Build and evaluate an order prediction model
Company: Airbnb
Role: Data Scientist
Category: Machine Learning
Difficulty: medium
Interview Round: Technical Screen
Train a model to predict whether a guest will complete an order within 7 days of first session in the window. 1) Data/validation: propose a leakage-safe temporal split (train on 2025-06–2025-08 data, validate on 2025-08-24–2025-09-01), feature groups (recency/frequency, product interest, session quality, source/device), and handling of class imbalance (calibrated probabilities, focal loss or class weights). 2) Thresholding for business goals: require precision ≥0.80 while maximizing recall; describe how you’d pick a threshold using PR curves and calibration. 3) Confusion-matrix math (compute exactly): Assume 10,000 guests with 600 positives. At threshold t=0.70, TP=360, FP=140, FN=240, TN=9,260. Compute precision, recall, specificity, and F1. If t increases to 0.85 and counts become TP=300, FP=60, FN=300, TN=9,340, recompute the metrics and explain the monotonic changes. 4) Prevalence shift: Using TPR=360/600 and FPR=140/9,400 from t=0.70, if prevalence doubles to 10% but class-conditional score distributions are unchanged and you keep the same threshold, quantify precision via Precision = (TPR·π)/(TPR·π + FPR·(1−π)) and state whether recall changes; interpret the result. 5) Label-window change: Re-evaluate the same predictions against a 30-day label where 200 additional guests become positive between days 8–30; 50 of those were predicted positive and 150 predicted negative. Update counts and recompute precision and recall; explain why one can increase while the other decreases. 6) Online deployment: outline a drift/guardrail plan (calibration monitoring, SRM-like traffic checks, canary with CUPED-adjusted lift) and how you’d adapt thresholds by segment without leaking information.

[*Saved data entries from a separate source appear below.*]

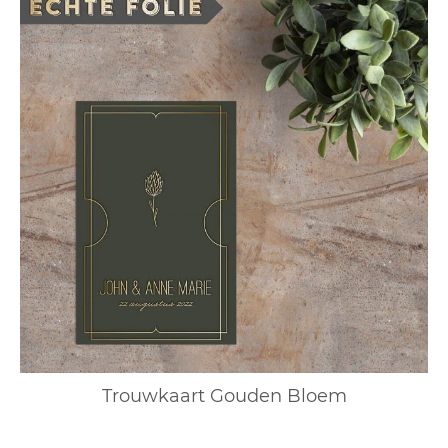
Trouwkaart Gouden Bloem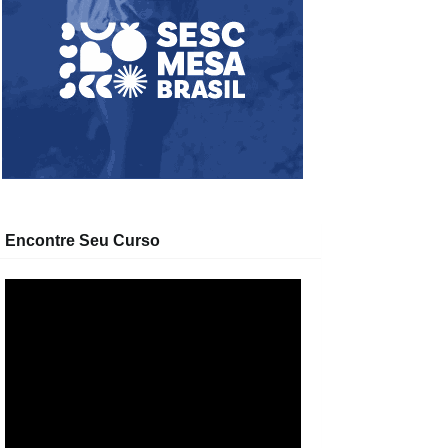
Encontre Seu Curso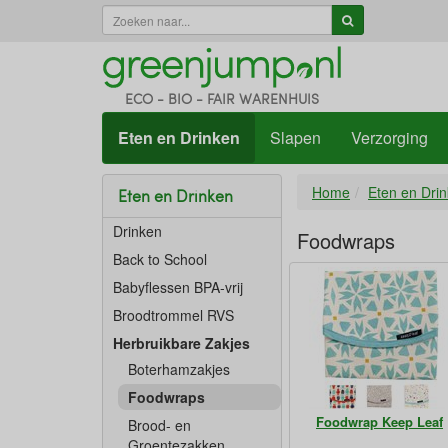
ECO - BIO - FAIR WARENHUIS
Eten en Drinken
Slapen
Verzorging
Home
Eten en Dri
Eten en Drinken
Drinken
Foodwraps
Back to School
Babyflessen BPA-vrij
Broodtrommel RVS
Herbruikbare Zakjes
Boterhamzakjes
Foodwraps
Foodwrap Keep Leaf
Brood- en
Groentezakken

Quick Answer: This question evaluates a data scientist's competency in building and evaluating binary classification models with temporal constraints and operational requirements, covering leakage-safe temporal validation, feature engineering groups, class imbalance handling, threshold selection for business precision/recall targets, metric reasoning under prevalence and label-window shifts, and deployment drift monitoring in the Machine Learning domain. It is commonly asked to assess the candidate's ability to design robust, leakage-free evaluation pipelines and translate business requirements into measurable model thresholds and monitoring plans, testing both conceptual understanding of evaluation and data-shift concepts and practical application in model validation and deployment.